Copy out the listing below word for word, from its first line through the line containing "Egress filtering would block", including both of those lines.

┌─ Task data

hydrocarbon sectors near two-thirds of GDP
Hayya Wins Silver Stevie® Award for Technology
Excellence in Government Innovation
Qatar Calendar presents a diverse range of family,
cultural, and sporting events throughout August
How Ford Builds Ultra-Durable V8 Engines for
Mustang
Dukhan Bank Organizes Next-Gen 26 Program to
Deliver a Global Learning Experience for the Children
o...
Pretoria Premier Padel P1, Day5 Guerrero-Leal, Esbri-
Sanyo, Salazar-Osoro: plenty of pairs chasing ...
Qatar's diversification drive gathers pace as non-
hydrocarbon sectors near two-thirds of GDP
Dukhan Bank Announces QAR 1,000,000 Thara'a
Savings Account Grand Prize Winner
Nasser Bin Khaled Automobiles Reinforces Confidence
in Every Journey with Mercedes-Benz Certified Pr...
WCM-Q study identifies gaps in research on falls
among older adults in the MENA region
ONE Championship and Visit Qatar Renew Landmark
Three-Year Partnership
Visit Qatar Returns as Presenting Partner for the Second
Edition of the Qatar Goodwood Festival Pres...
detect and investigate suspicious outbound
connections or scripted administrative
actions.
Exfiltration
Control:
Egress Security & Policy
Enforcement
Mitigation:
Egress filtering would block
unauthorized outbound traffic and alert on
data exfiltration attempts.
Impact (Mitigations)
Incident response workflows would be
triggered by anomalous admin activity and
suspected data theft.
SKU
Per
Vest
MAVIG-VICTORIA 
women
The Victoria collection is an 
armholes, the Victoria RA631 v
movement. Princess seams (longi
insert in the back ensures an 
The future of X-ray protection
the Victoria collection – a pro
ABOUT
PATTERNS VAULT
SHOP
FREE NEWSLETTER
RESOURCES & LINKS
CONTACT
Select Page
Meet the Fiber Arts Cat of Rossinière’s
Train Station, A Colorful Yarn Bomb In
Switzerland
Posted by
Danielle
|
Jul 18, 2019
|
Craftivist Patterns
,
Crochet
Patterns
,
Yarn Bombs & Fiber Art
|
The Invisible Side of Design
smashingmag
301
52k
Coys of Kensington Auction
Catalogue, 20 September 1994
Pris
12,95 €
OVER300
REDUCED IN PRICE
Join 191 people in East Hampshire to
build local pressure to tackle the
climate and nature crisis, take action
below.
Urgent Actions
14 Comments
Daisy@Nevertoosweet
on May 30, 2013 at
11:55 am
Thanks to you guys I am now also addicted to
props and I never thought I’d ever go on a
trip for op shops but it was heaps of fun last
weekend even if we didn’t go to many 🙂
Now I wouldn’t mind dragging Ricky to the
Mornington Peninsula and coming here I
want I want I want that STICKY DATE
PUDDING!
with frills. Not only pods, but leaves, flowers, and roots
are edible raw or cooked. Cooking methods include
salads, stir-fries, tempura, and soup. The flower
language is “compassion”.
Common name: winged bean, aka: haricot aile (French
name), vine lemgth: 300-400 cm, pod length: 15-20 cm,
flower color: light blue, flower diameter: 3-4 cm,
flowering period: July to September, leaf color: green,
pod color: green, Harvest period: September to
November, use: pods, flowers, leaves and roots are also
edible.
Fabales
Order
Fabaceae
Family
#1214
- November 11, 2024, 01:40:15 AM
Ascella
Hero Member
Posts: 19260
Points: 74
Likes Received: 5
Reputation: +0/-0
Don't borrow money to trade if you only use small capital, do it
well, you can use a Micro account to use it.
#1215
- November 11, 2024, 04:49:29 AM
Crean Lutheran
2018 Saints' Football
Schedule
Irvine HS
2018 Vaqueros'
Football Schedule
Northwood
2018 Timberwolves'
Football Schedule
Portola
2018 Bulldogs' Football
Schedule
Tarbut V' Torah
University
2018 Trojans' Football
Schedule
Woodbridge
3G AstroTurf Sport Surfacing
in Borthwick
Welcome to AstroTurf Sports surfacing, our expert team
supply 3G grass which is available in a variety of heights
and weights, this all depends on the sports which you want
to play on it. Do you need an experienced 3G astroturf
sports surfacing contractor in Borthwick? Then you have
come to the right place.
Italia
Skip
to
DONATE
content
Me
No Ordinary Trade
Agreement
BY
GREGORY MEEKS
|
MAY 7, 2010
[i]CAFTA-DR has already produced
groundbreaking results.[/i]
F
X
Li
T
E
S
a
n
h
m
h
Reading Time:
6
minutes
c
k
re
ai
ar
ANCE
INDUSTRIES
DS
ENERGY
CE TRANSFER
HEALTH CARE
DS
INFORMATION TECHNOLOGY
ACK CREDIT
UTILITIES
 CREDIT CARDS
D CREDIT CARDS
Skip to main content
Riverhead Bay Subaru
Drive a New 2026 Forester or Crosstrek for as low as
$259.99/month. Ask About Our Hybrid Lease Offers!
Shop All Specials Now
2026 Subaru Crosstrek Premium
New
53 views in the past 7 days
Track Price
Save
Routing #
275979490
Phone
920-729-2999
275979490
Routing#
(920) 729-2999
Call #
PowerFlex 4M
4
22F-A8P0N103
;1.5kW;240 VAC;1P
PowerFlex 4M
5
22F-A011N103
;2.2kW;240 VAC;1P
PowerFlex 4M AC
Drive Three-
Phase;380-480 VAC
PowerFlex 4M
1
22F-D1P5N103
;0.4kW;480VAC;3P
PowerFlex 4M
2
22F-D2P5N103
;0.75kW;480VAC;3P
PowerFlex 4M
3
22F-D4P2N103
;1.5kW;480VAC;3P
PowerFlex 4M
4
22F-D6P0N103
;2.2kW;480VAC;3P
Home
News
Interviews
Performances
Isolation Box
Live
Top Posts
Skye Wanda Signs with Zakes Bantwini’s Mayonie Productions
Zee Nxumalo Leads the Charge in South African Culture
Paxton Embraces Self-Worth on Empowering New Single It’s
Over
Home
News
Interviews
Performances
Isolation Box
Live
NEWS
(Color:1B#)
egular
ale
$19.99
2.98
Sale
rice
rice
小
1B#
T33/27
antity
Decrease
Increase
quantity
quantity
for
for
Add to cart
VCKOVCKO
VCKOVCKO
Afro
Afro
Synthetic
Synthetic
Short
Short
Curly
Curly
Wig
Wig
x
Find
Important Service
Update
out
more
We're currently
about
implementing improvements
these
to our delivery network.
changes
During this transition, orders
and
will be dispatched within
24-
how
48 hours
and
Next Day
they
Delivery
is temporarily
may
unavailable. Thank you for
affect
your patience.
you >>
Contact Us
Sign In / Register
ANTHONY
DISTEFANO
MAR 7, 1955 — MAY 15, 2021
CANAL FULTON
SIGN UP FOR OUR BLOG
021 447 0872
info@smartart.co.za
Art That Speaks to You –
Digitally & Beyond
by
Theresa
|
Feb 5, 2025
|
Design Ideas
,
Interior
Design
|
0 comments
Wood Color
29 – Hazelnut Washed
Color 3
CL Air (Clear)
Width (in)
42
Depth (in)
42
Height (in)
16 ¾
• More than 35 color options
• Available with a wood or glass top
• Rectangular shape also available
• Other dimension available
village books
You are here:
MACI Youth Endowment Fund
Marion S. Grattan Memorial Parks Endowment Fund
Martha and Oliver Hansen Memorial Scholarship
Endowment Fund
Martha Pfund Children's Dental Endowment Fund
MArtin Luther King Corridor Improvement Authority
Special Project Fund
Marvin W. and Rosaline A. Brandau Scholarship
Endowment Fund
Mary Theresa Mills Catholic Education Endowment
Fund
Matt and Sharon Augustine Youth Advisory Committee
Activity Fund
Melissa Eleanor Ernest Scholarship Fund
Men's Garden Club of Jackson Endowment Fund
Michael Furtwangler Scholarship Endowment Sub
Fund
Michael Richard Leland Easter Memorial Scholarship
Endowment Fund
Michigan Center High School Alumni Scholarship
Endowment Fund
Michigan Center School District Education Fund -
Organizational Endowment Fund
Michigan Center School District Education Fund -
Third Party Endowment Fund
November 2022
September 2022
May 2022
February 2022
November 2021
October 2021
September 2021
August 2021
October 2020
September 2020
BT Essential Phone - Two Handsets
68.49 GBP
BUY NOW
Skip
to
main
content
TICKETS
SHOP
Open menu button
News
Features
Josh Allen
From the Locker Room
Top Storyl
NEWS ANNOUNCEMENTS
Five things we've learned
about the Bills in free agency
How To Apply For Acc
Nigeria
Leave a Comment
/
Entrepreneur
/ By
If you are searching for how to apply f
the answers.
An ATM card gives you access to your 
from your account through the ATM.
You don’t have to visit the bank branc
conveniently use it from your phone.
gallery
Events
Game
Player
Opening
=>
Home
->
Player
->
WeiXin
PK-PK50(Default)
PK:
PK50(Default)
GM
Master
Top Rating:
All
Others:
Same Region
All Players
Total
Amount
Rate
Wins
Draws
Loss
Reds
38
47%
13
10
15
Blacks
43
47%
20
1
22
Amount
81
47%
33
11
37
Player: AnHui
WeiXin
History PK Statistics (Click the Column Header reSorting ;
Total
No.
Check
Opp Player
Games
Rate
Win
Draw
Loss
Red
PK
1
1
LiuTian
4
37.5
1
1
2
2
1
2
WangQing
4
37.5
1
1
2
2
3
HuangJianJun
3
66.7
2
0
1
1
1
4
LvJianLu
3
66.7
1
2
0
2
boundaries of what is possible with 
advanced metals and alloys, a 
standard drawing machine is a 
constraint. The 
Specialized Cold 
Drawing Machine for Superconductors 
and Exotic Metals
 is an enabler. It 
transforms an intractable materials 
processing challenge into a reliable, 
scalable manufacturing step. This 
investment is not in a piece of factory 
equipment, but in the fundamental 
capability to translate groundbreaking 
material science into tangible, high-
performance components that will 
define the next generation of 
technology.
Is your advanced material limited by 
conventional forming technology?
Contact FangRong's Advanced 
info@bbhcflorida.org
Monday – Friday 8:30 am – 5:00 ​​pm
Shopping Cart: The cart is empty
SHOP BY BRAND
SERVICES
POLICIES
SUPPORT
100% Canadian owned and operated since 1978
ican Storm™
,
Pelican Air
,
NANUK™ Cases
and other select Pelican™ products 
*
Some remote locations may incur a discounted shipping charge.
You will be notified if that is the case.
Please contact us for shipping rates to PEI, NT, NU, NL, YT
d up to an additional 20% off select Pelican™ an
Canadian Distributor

└─

Your solution:
hydrocarbon sectors near two-thirds of GDP
Hayya Wins Silver Stevie® Award for Technology
Excellence in Government Innovation
Qatar Calendar presents a diverse range of family,
cultural, and sporting events throughout August
How Ford Builds Ultra-Durable V8 Engines for
Mustang
Dukhan Bank Organizes Next-Gen 26 Program to
Deliver a Global Learning Experience for the Children
o...
Pretoria Premier Padel P1, Day5 Guerrero-Leal, Esbri-
Sanyo, Salazar-Osoro: plenty of pairs chasing ...
Qatar's diversification drive gathers pace as non-
hydrocarbon sectors near two-thirds of GDP
Dukhan Bank Announces QAR 1,000,000 Thara'a
Savings Account Grand Prize Winner
Nasser Bin Khaled Automobiles Reinforces Confidence
in Every Journey with Mercedes-Benz Certified Pr...
WCM-Q study identifies gaps in research on falls
among older adults in the MENA region
ONE Championship and Visit Qatar Renew Landmark
Three-Year Partnership
Visit Qatar Returns as Presenting Partner for the Second
Edition of the Qatar Goodwood Festival Pres...
detect and investigate suspicious outbound
connections or scripted administrative
actions.
Exfiltration
Control:
Egress Security & Policy
Enforcement
Mitigation:
Egress filtering would block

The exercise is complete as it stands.